__PROBLEM STATEMENT__:
Report each line of the data that has "dapat" somewhere in it.

__RECORD EXCERPTS__:
--- --- ---

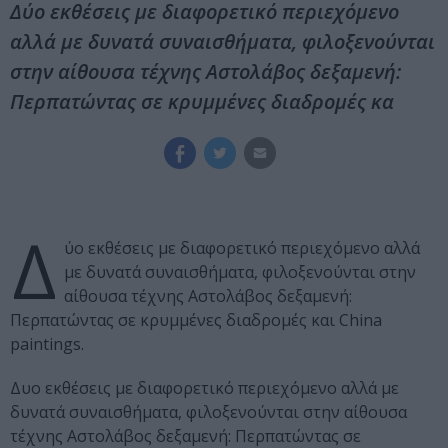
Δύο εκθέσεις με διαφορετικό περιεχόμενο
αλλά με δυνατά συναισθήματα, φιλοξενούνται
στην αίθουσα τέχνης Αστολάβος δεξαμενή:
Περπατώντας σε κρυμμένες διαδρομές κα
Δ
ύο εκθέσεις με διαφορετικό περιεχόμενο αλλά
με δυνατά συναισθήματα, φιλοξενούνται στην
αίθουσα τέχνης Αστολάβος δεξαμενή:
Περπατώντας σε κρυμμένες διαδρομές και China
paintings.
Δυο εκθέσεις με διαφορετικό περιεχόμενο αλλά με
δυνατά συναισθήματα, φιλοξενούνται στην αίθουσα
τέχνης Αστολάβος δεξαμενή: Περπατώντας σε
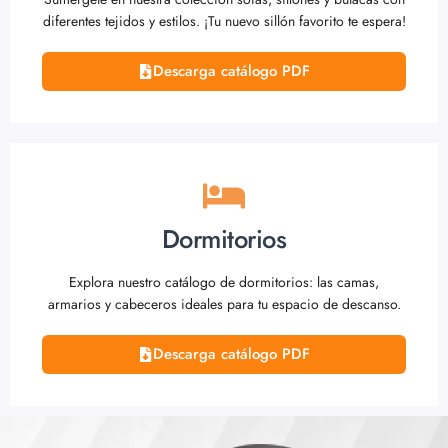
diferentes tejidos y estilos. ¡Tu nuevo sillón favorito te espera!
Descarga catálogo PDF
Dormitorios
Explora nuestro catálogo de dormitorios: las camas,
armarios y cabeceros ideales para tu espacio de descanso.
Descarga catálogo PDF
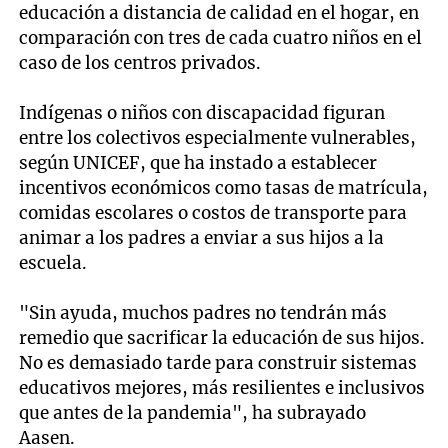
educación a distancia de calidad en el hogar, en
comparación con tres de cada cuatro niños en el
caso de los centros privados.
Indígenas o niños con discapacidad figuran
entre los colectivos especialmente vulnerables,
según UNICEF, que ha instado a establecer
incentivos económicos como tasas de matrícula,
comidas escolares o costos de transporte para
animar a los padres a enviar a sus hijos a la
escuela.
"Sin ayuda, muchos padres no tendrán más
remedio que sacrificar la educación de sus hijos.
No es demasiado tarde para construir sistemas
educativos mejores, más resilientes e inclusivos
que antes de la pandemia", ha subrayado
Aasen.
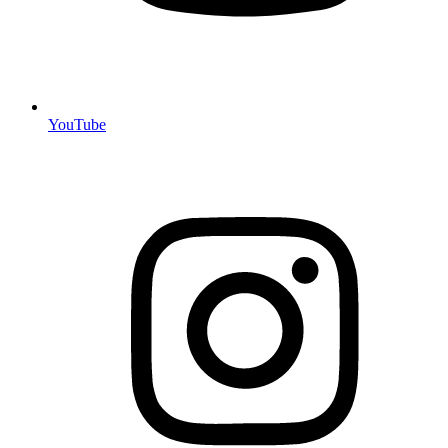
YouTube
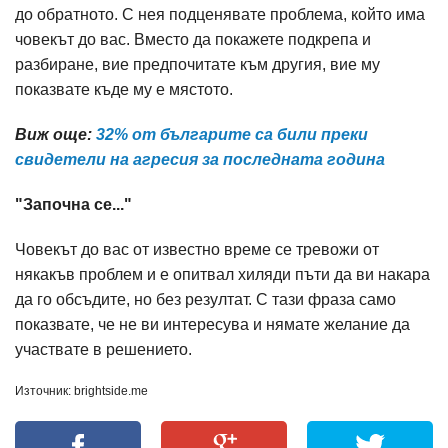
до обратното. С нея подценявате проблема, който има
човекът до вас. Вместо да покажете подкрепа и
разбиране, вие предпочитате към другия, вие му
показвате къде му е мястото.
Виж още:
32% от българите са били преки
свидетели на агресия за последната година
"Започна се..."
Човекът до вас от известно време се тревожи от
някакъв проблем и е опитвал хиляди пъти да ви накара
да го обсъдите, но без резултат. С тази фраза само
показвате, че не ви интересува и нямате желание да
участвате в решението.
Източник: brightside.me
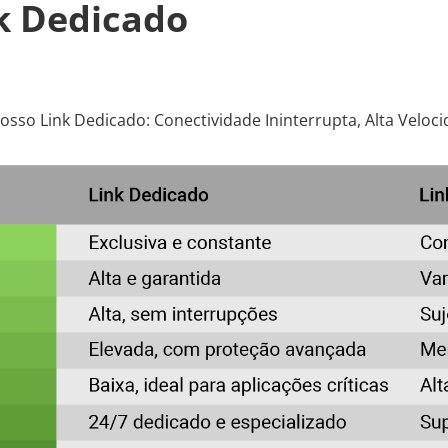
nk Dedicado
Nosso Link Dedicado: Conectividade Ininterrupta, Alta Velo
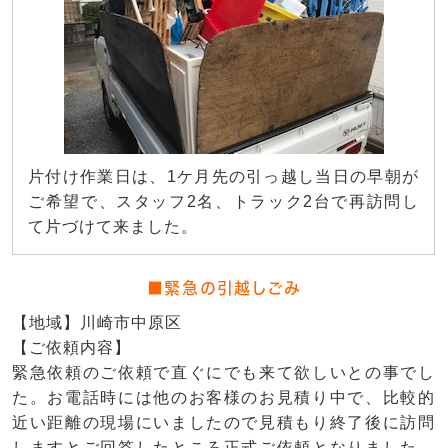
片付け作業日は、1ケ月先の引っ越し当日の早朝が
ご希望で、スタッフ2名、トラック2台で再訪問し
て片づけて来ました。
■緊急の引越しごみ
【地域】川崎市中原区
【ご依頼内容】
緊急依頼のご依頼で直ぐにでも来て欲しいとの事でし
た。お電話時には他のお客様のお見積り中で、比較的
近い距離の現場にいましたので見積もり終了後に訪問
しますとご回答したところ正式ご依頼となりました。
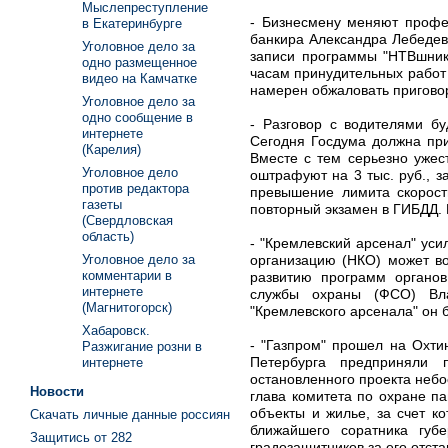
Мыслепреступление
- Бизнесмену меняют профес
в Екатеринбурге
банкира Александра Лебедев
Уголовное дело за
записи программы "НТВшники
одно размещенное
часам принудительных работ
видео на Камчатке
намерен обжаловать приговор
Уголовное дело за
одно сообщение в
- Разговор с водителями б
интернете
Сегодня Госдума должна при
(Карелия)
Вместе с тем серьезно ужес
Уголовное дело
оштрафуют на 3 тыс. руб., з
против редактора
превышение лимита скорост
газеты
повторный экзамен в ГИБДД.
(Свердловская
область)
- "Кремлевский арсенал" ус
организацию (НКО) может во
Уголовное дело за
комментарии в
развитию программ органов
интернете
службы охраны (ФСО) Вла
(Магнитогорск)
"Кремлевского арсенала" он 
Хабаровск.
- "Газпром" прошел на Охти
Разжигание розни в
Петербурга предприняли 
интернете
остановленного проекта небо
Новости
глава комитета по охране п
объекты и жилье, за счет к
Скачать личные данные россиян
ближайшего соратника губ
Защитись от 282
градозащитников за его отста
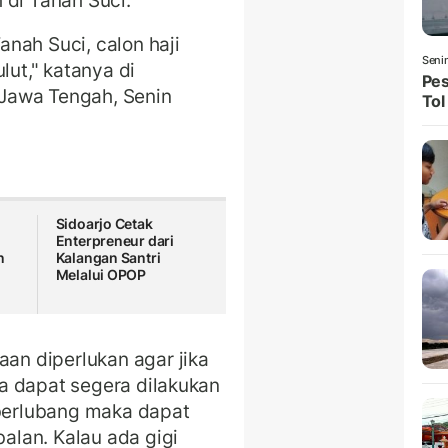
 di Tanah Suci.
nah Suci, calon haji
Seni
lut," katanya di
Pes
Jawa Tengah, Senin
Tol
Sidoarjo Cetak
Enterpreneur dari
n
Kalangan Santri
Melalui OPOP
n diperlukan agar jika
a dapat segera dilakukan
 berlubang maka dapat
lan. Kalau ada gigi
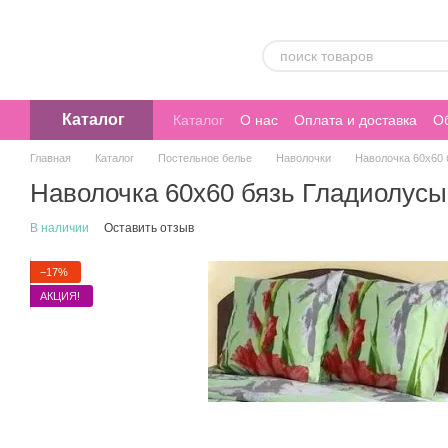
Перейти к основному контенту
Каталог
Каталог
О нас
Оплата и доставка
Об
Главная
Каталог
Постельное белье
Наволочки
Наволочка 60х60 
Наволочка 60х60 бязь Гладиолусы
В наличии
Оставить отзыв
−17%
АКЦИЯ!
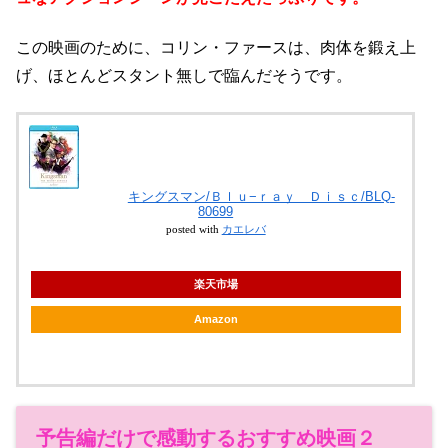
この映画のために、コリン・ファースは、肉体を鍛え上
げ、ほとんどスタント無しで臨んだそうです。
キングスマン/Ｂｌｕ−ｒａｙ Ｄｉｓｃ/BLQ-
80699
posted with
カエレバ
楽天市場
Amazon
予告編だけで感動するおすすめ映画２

--- --- ---

__OUTPUT__:
a dapat segera dilakukan
 berlubang maka dapat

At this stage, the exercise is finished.